(Records excerpted from a collection)
■ ■ ■ ■
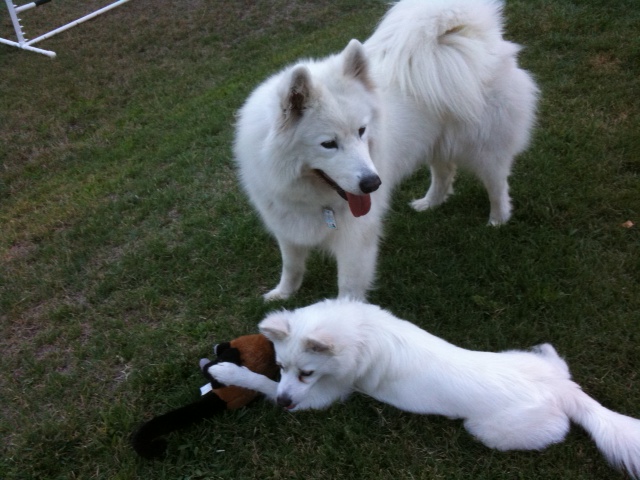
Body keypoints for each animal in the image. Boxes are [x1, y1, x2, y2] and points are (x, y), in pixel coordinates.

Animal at [210, 300, 640, 476]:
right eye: (285, 366)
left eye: (307, 373)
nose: (285, 405)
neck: (360, 333)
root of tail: (565, 391)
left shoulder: (320, 398)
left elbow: (262, 384)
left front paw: (230, 372)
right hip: (543, 358)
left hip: (488, 430)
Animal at [235, 0, 540, 300]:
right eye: (328, 144)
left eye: (362, 131)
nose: (373, 184)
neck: (311, 196)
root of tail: (467, 34)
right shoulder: (286, 227)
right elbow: (291, 265)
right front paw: (282, 294)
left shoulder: (355, 239)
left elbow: (348, 286)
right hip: (434, 142)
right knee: (444, 172)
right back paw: (430, 202)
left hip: (484, 148)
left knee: (496, 183)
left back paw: (498, 219)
■ ■ ■ ■
### WORK REQUEST
Repeat all the records above exactly, leaving out any pictures.

### ANSWER TO THIS TASK
Body keypoints for each animal in the image. Boxes are [x1, y1, x2, y2] and points are (x, y), in pixel coordinates.

Animal at [210, 300, 640, 476]:
right eye: (285, 366)
left eye: (307, 373)
nose: (285, 405)
neck: (360, 333)
root of tail: (565, 391)
left shoulder: (320, 398)
left elbow: (262, 384)
left front paw: (230, 372)
right hip: (543, 358)
left hip: (488, 430)
Animal at [235, 0, 540, 300]:
right eye: (328, 144)
left eye: (362, 131)
nose: (373, 184)
neck: (311, 196)
root of tail: (467, 34)
right shoulder: (286, 227)
right elbow: (291, 265)
right front paw: (282, 294)
left shoulder: (355, 239)
left elbow: (348, 286)
right hip: (434, 142)
right knee: (444, 172)
right back paw: (430, 202)
left hip: (484, 148)
left knee: (496, 183)
left back paw: (498, 219)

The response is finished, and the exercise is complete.